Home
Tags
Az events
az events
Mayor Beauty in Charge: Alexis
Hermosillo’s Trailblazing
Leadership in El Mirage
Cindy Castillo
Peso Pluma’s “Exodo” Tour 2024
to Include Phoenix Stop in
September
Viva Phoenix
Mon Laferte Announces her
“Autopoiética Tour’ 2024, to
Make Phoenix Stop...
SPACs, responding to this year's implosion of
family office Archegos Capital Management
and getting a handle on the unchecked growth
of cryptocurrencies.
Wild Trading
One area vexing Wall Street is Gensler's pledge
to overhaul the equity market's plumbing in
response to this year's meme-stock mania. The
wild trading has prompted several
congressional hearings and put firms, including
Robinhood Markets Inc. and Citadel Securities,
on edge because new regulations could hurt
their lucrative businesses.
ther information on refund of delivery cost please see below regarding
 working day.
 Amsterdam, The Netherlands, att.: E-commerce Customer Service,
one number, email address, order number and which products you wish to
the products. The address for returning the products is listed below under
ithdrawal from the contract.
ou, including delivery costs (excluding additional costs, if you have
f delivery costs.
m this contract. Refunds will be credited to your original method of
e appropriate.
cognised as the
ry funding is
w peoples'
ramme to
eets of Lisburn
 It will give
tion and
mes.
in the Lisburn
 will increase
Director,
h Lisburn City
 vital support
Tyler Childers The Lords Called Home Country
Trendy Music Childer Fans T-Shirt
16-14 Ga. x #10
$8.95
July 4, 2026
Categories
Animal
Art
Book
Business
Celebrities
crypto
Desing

══════

### WHAT YOU NEED TO DO
Word for word, restate the entries from the first line to the line that has "congressional hearings and", both included, and nothing else.

### REPLY TO THE TASK
Home
Tags
Az events
az events
Mayor Beauty in Charge: Alexis
Hermosillo’s Trailblazing
Leadership in El Mirage
Cindy Castillo
Peso Pluma’s “Exodo” Tour 2024
to Include Phoenix Stop in
September
Viva Phoenix
Mon Laferte Announces her
“Autopoiética Tour’ 2024, to
Make Phoenix Stop...
SPACs, responding to this year's implosion of
family office Archegos Capital Management
and getting a handle on the unchecked growth
of cryptocurrencies.
Wild Trading
One area vexing Wall Street is Gensler's pledge
to overhaul the equity market's plumbing in
response to this year's meme-stock mania. The
wild trading has prompted several
congressional hearings and put firms, including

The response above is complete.